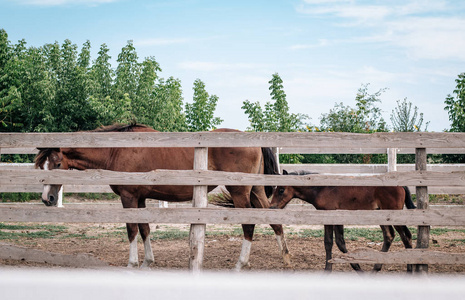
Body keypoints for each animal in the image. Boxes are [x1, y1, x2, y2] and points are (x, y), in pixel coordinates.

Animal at [35, 123, 290, 270]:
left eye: (56, 164)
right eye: (41, 166)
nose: (47, 199)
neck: (117, 149)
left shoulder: (128, 198)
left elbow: (132, 230)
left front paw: (132, 263)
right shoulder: (140, 199)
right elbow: (145, 229)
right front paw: (148, 261)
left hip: (240, 191)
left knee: (248, 224)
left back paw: (240, 264)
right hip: (256, 190)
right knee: (272, 220)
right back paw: (285, 257)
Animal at [268, 170, 414, 274]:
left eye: (281, 189)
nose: (271, 207)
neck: (321, 188)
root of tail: (401, 185)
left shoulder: (330, 215)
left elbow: (330, 242)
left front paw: (329, 270)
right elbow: (338, 242)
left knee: (405, 236)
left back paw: (410, 270)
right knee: (389, 236)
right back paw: (375, 269)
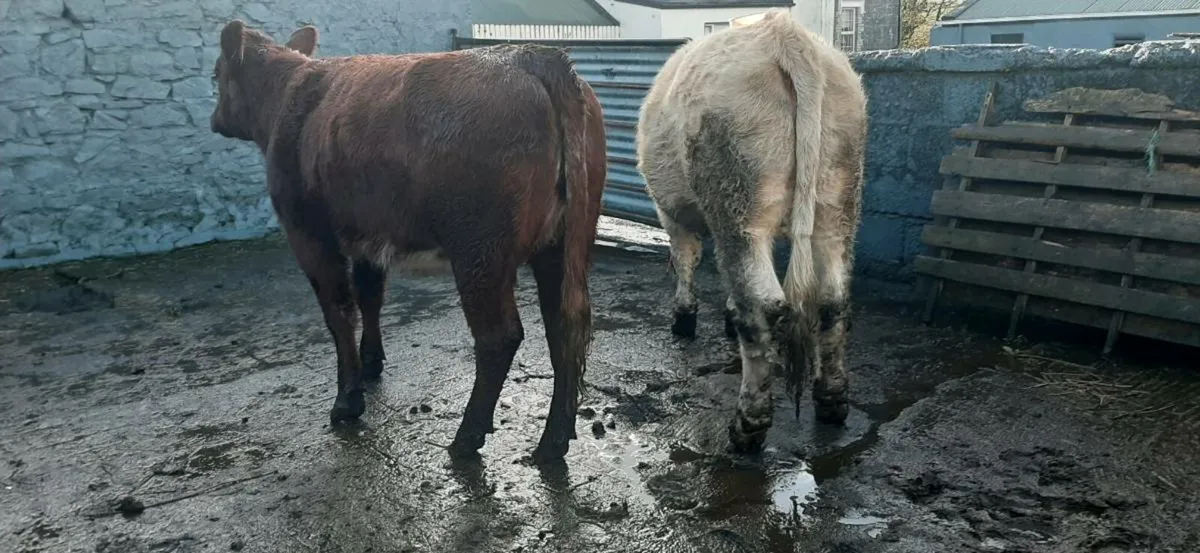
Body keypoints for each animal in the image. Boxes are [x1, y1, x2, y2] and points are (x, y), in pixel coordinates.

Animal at [209, 20, 606, 463]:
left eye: (215, 73)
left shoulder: (309, 235)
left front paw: (347, 401)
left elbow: (338, 312)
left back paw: (466, 438)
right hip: (561, 245)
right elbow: (370, 296)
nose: (214, 119)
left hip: (480, 252)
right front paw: (371, 364)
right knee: (563, 328)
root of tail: (536, 55)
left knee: (499, 337)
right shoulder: (367, 235)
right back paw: (553, 442)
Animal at [635, 9, 867, 452]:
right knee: (832, 300)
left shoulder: (672, 214)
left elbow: (686, 259)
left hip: (738, 203)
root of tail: (785, 36)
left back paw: (748, 426)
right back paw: (832, 402)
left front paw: (684, 318)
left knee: (762, 306)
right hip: (838, 201)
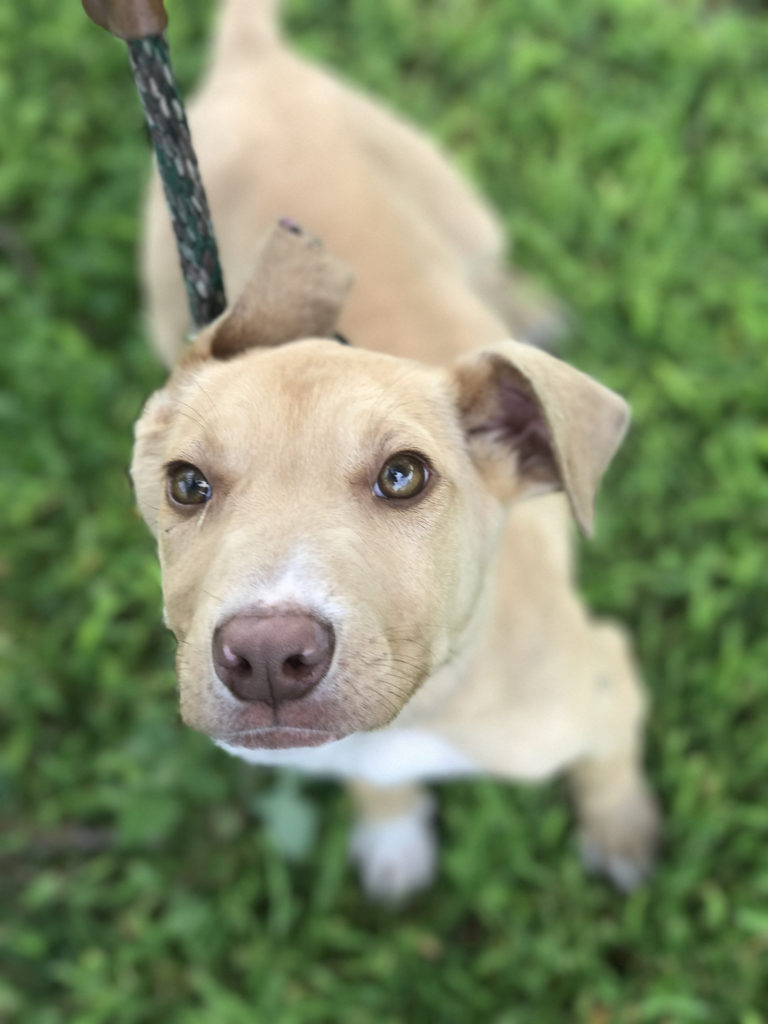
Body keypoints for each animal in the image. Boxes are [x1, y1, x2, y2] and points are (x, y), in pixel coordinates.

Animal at [132, 0, 663, 897]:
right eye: (187, 485)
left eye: (405, 475)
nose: (266, 656)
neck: (422, 707)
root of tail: (256, 57)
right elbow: (370, 782)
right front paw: (391, 833)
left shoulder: (606, 680)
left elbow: (607, 766)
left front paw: (622, 832)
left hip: (455, 198)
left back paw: (528, 305)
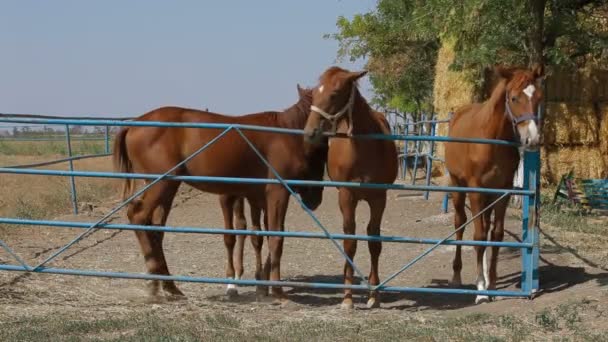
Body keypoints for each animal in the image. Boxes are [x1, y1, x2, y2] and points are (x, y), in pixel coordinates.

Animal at [111, 85, 326, 302]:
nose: (314, 199)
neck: (283, 133)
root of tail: (133, 125)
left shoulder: (259, 197)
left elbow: (262, 234)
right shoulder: (276, 193)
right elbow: (273, 235)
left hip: (166, 188)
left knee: (154, 230)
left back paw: (170, 286)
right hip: (161, 185)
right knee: (138, 216)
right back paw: (155, 284)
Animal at [304, 67, 400, 310]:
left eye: (335, 93)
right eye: (314, 93)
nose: (309, 132)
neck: (365, 149)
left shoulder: (379, 198)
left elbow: (374, 242)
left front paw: (374, 295)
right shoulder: (347, 196)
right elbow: (349, 242)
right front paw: (347, 297)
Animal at [444, 65, 544, 304]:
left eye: (539, 97)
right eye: (514, 98)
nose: (533, 139)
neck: (491, 138)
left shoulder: (501, 192)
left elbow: (496, 235)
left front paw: (492, 284)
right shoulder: (476, 191)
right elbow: (479, 237)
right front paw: (481, 290)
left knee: (485, 225)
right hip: (458, 187)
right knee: (460, 223)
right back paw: (457, 277)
::::::::
**EXERCISE PROMPT:**
Recopy the whole listing above precisely, excluding images.

**COMPLETED TASK:**
Body keypoints for each animal in the image. Boxes are [x1, y1, x2, y2] and points are (x, y), in pixel coordinates.

Animal at [35, 123, 290, 270]:
left eye: (56, 164)
right eye: (41, 166)
nose: (47, 199)
neck: (117, 149)
left shoulder: (128, 198)
left elbow: (132, 230)
left front paw: (132, 263)
right shoulder: (140, 199)
right elbow: (145, 229)
right front paw: (148, 261)
left hip: (240, 191)
left knee: (248, 224)
left back paw: (240, 264)
right hip: (256, 190)
right knee: (272, 220)
right back paw: (285, 257)
Animal at [268, 170, 414, 274]:
left eye: (281, 189)
nose: (271, 207)
neck: (321, 188)
root of tail: (401, 185)
left shoulder: (330, 215)
left elbow: (330, 242)
left front paw: (329, 270)
right elbow: (338, 242)
left knee: (405, 236)
left back paw: (410, 270)
right knee: (389, 236)
right back paw: (375, 269)
Body keypoints for each animal in the image. Boxes are [x1, y1, x2, y2] and points are (x, y), in pixel coordinates.

Animal at [209, 20, 606, 463]:
left eye: (215, 73)
left shoulder: (309, 235)
left front paw: (347, 401)
left elbow: (338, 312)
left back paw: (466, 438)
right hip: (561, 245)
right elbow: (370, 296)
nose: (214, 119)
left hip: (480, 252)
right front paw: (371, 364)
right knee: (563, 328)
root of tail: (536, 55)
left knee: (499, 337)
right shoulder: (367, 235)
right back paw: (553, 442)
Animal at [635, 9, 867, 452]:
right knee: (832, 300)
left shoulder: (672, 214)
left elbow: (686, 259)
left hip: (738, 203)
root of tail: (785, 36)
left back paw: (748, 426)
right back paw: (832, 402)
left front paw: (684, 318)
left knee: (762, 306)
right hip: (838, 201)
Body keypoints for each animal in the image. Boxes are [x1, y1, x2, y2] and points are (x, y), in pixel coordinates.

Animal at [132, 0, 663, 897]:
right eye: (187, 485)
left eye: (405, 475)
nose: (266, 656)
neck: (422, 707)
root of tail: (256, 57)
right elbow: (370, 782)
right front paw: (391, 833)
left shoulder: (606, 680)
left elbow: (607, 766)
left front paw: (622, 832)
left hip: (455, 198)
left back paw: (528, 305)
Body keypoints for each animal in the image. Boxes are [x1, y1, x2, y2] and points are (x, y), in pixel coordinates.

Animal at [111, 85, 326, 302]:
nose: (314, 199)
neck: (283, 133)
root of tail: (133, 125)
left shoulder: (259, 197)
left elbow: (262, 234)
right shoulder: (276, 193)
right elbow: (273, 235)
left hip: (166, 188)
left knee: (154, 230)
left back paw: (170, 286)
right hip: (161, 185)
right knee: (138, 216)
right back paw: (155, 284)
Animal at [304, 67, 400, 310]:
left eye: (335, 93)
right eye: (314, 93)
nose: (309, 132)
neck: (365, 149)
left shoulder: (379, 198)
left elbow: (374, 242)
left front paw: (374, 295)
right shoulder: (347, 196)
right elbow: (349, 242)
right front paw: (347, 297)
Animal at [444, 65, 544, 304]:
left eye: (539, 97)
right eye: (514, 98)
nose: (533, 139)
neck: (491, 138)
left shoulder: (501, 192)
left elbow: (496, 235)
left front paw: (492, 284)
right shoulder: (476, 191)
right elbow: (479, 237)
right front paw: (481, 290)
left knee: (485, 225)
right hip: (458, 187)
right knee: (460, 223)
right back paw: (457, 277)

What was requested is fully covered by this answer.